Minsk, Belarus
CNN
—
If we learned something from the press conference on Thursday of Belarusian President Alexander Lukashenko, it is the head of Wagner, Yevgeny Prigozhin, who has not been seen in public since June 24, as being in a dangerous condition. limbo.
Lukashenko put a gulf in the distance between himself and Prigozhin the Wagner boss when he said that Prigozhin or his mercenaries were in Belarus, and it is not clear if they will move here.
“He is in St Petersburg. Or maybe this morning he will travel to Moscow or somewhere else,” Lukashenko said in response to a question from CNN. “But he is not on the territory of Belarus now.”

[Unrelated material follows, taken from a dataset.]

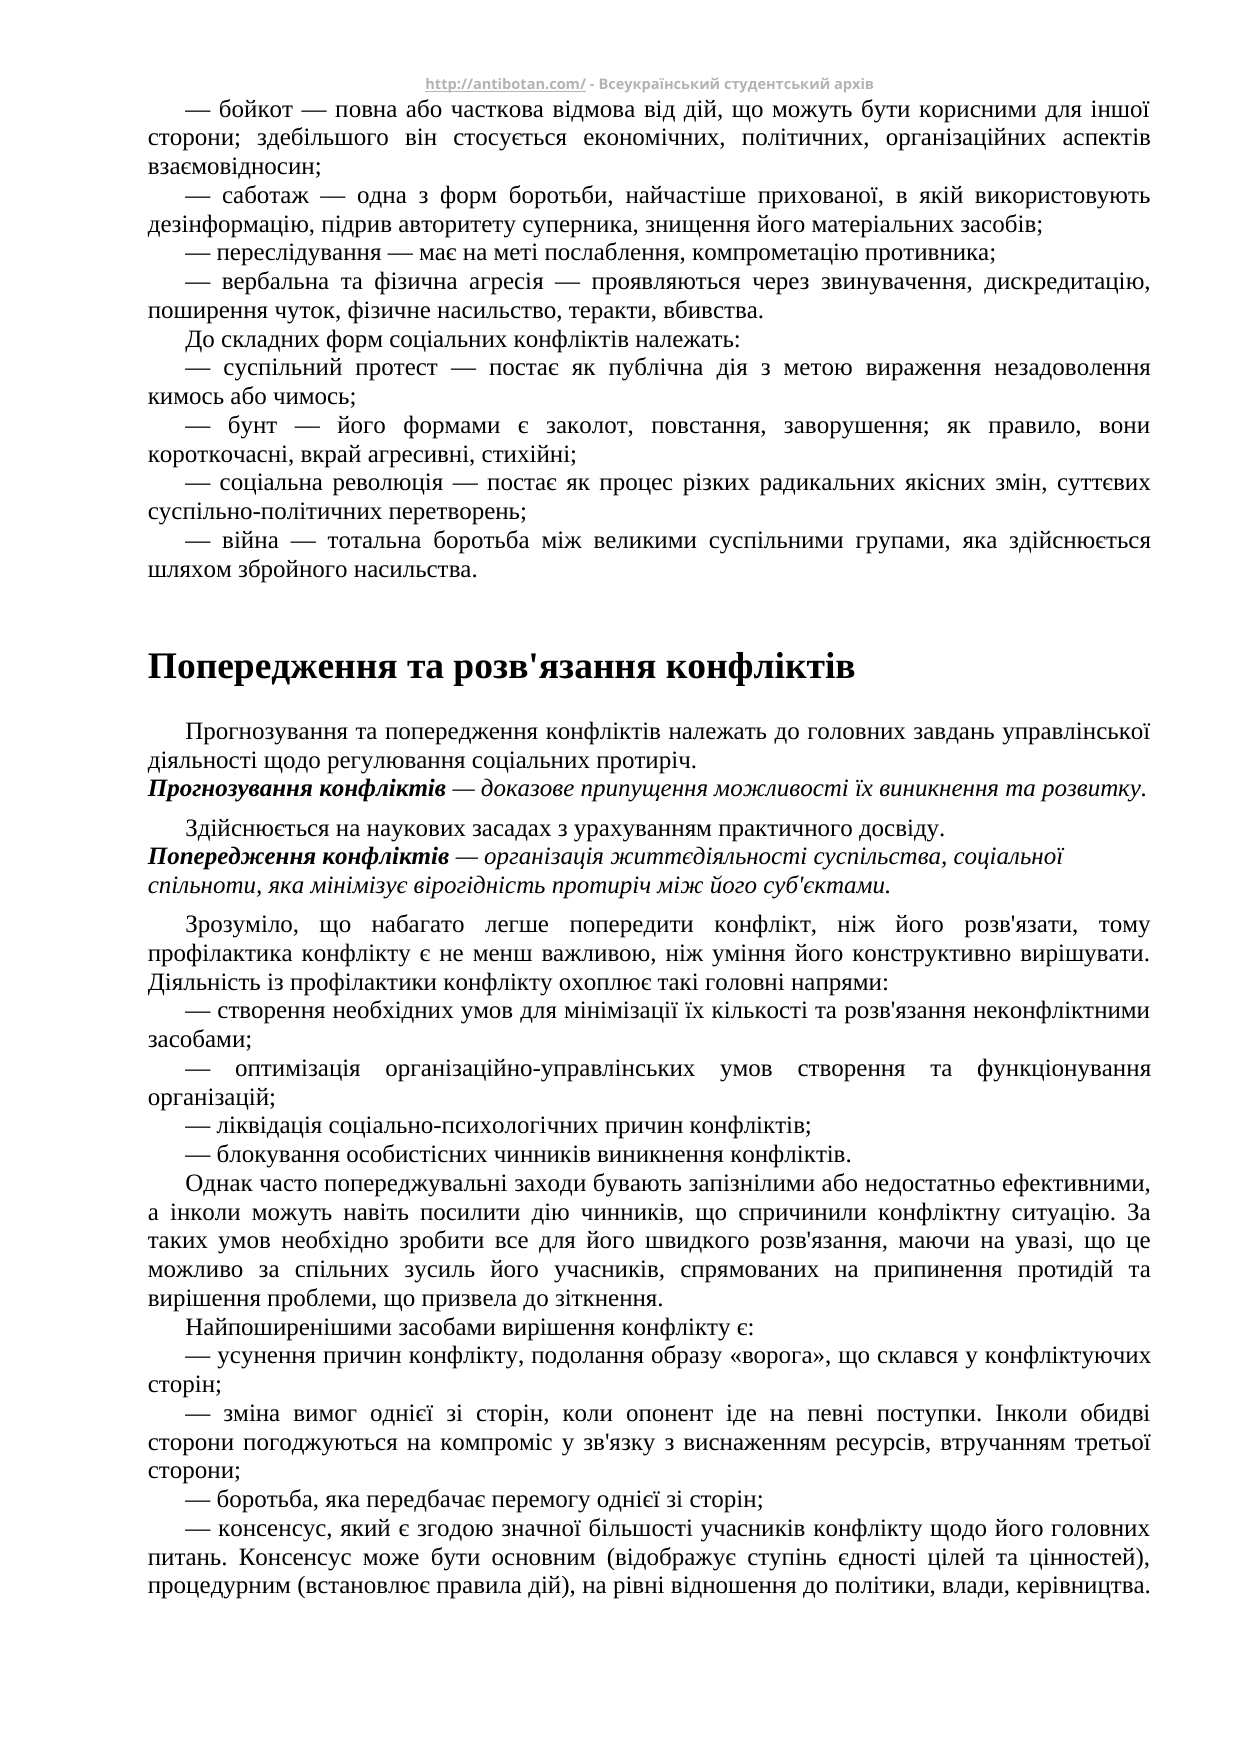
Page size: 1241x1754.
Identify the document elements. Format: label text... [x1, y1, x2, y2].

When Lukashenko was said to have struck a deal to end Prigozhin’s rebellion in Russia last month, Kremlin spokesman Dmitry Peskov said the deal came about because Prigozhin and Lukashenko knew each other ” personally for a long time, about 20 years. .”
But on Thursday, Lukashenko said that Putin is a longtime friend of Prigozhin, who knows him “better than me and knows him better than me, about 30 years.”
Neither leader seems very keen to be Prigozhin’s best friend now.
One of the final straws for Prigozhin’s long-standing tensions with the Russian Defense Ministry was his insistence that Wagner’s mercenaries sign contracts with the Russian government; Prigozhin refused.
But on Thursday, Lukashenko insisted that Wagner go to Belarus, its mercenaries must sign documents with the Belarusian government.
“If they decide to settle in Belarus, we will make a contract with them,” he said.
Just as we learned that Prigozhin was in Russia, not Belarus, Russian state media released images from a reported police raid on Prigozhin’s office and residence in St. Petersburg. The footage – described by presenters as “scandalous” – shows what is described as a stash of gold, money and wigs, along with weapons and several passports apparently belonging to Prigozhin under various aliases.
Anadolu Agency/Getty Images
Yevgeny Prigozhin was last seen in public leaving the Russian military headquarters in Rostov-on-Don on June 24.
Lukashenko, whose loyalty to Russian President Vladimir Putin has led many to regard him as a vassal state, has doubled down on his friendship with Putin.
Although sometimes there are tensions, he said, “we have channels of communication and in just a few minutes we have a conversation and in hours we meet face to face. We are in the same boat. If we choose to fight and make a hole in this boat, we will both drown.”
In fact, he said, when it comes to the Russian nuclear weapons newly installed in Belarus, the two countries are at the hip.
“It is intended only for defense purposes,” he said. If Russia uses nuclear weapons, “I’m sure it will consult with its closest allies.”